I'll start from the beginning -  we got married in April and then moved to Hawaii. I went back to MD to get Schafer and returned on 11 August. I had a normal monthly in the beginning of August and the next one was due on September 4th. Labor Day came and went and nothing happened. I have never missed a period and I was so tired all the time. After about 5 days past, I decided to take a test. I half hoped it would be negative (I'm still in school and the idea was to wait until I got my degree to start having kids). I got the test that essentially says "pregnant"/"not pregnant". You're supposed to wait 5 minutes for the results to appear. I had gone to get a glass of water and left the test on the counter. I came back about 30 seconds later and lo and behold, the result said Pregnant! I was honestly in shock for a bit - then I called my Mom. She had made me promise that if I got pregnant, she'd be the first to know. Then Josh got home. I made him sit down and I showed him the test. We were both in shock for about a week. It still hasn't fully sunk in yet. Our next appointment will be on the 28th and that's when we're supposed to hear the heart beat and all that good stuff. So far, I haven't been feeling too hot.
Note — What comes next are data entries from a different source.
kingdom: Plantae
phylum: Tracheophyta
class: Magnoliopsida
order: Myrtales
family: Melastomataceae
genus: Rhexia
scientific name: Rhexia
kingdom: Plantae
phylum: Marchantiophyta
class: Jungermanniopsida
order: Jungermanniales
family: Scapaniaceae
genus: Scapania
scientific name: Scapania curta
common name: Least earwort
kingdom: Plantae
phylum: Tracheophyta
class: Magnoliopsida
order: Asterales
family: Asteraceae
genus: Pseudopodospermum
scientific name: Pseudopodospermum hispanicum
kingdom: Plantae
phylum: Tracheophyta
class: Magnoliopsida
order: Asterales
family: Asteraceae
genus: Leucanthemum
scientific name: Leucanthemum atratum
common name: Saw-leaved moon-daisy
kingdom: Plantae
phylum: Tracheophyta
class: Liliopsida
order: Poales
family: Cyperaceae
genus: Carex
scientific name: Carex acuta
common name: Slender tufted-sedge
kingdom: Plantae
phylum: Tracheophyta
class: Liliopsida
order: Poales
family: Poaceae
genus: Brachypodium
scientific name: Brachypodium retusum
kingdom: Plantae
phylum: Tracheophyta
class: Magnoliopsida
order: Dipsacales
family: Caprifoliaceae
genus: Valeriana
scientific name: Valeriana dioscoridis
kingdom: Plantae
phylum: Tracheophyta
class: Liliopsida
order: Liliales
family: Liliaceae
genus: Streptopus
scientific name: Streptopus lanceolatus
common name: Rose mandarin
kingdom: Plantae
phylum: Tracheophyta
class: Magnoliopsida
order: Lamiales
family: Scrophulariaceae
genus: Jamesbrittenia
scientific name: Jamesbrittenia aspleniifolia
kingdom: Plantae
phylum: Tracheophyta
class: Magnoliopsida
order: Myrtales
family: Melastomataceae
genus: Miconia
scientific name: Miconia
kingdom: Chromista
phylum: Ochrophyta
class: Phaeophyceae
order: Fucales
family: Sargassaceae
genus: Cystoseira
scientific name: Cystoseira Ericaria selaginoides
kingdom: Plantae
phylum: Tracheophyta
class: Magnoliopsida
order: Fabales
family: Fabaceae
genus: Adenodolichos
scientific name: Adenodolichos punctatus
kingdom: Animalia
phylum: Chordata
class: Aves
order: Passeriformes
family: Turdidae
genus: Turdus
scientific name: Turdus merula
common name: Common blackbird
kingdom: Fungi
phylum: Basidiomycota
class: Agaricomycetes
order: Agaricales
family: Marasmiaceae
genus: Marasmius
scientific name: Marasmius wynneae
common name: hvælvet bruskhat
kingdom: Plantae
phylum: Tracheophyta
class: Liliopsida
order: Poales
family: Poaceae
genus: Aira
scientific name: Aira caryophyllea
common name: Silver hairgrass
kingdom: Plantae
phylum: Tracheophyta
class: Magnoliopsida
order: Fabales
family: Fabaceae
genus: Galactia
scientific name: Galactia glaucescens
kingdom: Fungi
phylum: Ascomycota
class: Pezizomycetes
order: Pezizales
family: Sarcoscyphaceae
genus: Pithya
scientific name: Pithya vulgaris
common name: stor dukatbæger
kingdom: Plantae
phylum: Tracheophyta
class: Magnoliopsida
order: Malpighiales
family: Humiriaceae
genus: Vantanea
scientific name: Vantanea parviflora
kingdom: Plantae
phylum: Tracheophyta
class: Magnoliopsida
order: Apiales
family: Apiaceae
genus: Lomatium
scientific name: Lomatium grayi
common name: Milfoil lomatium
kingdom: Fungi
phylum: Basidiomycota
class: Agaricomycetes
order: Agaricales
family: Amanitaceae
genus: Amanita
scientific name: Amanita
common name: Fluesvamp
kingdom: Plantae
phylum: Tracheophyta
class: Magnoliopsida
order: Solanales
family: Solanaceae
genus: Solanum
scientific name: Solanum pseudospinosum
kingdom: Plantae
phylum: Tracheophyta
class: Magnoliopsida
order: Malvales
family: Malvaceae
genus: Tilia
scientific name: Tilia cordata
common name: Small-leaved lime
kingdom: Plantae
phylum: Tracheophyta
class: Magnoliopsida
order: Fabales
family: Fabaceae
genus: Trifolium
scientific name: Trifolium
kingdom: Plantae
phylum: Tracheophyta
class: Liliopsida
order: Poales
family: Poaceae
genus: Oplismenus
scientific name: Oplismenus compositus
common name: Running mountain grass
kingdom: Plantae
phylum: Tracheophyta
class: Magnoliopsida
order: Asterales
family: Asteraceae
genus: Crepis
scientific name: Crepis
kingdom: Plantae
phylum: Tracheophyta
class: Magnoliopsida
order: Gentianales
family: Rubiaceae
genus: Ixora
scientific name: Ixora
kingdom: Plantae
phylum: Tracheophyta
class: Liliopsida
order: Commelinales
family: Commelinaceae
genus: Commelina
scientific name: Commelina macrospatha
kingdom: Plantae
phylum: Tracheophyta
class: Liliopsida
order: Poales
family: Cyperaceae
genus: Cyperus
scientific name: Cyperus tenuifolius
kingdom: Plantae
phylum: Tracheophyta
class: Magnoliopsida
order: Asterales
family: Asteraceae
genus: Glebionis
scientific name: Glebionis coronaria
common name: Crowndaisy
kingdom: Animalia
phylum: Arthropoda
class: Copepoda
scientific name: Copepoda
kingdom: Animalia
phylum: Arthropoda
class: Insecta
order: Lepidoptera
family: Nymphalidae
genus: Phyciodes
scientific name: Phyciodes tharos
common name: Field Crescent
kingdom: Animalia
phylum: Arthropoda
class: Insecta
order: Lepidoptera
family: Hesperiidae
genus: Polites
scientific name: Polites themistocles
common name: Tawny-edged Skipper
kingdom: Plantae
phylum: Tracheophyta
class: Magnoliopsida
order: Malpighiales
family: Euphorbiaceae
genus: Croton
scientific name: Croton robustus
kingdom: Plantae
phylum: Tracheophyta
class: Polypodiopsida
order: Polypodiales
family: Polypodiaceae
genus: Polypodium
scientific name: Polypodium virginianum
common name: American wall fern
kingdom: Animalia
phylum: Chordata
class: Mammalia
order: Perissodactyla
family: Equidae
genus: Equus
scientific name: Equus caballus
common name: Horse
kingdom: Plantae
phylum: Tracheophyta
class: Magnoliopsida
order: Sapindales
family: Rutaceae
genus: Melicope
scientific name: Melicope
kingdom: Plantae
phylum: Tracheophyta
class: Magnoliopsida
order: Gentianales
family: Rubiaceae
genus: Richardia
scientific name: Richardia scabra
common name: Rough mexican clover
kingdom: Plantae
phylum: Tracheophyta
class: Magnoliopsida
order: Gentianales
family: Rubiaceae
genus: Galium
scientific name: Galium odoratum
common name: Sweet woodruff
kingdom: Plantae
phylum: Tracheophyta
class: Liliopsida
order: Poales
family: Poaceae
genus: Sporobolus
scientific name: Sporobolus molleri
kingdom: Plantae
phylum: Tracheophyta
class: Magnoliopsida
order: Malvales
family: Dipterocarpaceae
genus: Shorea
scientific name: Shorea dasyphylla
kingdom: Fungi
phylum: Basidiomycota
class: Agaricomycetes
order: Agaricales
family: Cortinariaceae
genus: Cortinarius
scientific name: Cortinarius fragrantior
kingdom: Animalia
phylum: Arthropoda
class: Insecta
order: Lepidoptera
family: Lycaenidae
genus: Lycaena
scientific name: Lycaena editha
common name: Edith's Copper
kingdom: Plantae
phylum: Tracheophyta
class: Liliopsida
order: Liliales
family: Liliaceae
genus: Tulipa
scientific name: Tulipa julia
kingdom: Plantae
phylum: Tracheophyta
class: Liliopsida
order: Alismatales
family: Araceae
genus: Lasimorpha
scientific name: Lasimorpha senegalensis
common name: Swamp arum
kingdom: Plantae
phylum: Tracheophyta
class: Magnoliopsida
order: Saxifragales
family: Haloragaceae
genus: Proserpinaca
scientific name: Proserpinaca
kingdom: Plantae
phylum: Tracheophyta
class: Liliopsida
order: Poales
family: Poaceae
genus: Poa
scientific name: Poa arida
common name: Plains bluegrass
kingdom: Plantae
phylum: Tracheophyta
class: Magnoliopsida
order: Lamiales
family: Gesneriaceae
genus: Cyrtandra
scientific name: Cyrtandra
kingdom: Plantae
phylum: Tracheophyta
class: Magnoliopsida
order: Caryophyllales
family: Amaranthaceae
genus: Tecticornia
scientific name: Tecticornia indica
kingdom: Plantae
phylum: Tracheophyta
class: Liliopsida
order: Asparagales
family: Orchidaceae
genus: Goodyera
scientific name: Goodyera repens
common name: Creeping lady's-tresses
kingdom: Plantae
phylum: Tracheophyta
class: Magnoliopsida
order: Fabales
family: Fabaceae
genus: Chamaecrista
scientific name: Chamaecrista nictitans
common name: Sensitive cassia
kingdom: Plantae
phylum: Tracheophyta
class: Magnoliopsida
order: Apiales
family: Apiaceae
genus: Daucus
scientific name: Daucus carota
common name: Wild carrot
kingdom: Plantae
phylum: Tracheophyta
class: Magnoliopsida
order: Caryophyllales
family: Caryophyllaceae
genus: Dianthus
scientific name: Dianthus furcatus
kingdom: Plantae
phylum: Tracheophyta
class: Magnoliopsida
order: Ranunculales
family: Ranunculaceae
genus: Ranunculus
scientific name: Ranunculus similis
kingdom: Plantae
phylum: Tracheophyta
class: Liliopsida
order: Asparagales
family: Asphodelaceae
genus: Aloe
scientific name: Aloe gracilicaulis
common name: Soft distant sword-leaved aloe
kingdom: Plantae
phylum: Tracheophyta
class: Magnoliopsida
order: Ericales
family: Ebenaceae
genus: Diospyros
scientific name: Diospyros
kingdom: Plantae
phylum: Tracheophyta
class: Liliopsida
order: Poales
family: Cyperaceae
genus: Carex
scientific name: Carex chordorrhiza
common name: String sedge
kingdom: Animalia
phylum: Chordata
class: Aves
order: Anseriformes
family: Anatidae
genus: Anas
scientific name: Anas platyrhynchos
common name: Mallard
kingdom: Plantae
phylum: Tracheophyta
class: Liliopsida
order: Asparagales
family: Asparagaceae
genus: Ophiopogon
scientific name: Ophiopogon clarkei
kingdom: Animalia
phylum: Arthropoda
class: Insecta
I had some really bad nausea a few weeks ago. Some smells I still can't tolerate - eggs being one of them which sucks as that was my main breakfast food. balancing nutrition and hydration has been difficult. School makes it even more complicated. But, We are taking it one day at a time. A couple weeks ago, I had the strangest craving for dark chocolate chex mix. I got a bag, had a few bites and that was enough. Overall, I've been really tired and trying to get 8-9 hours of sleep a night. I just hope I'll make it through school after the baby gets here.

How far along: 9 weeks, 1 day
Total weight gain: 1 pound give or take - it depends on the day
Maternity clothes: not really, I bought a pair of stretchy pants a couple weeks ago
Stretch marks: nope
Sleep: It comes and goes. The meds I take for nausea are also a sleep aid and it messes me up


Best moment of this week: Today was the first day I felt normal - perhaps it's because I went running....
Miss anything:  energy
Movement: nope
Food cravings:. chocolate, chicken salad
Anything making you queasy or sick:  eggs, some meats, strong food smells
Have you started to show yet: I'd like to think so, and that it's not just my belly fat protruding.
Gender:  Don't know, but I think it's a boy.
Labor signs: Nope
Belly button in or out: in
Wedding rings on or off: On!
Happy or moody most of the time:  Mostly happy - though if i'm tired, I get snappy.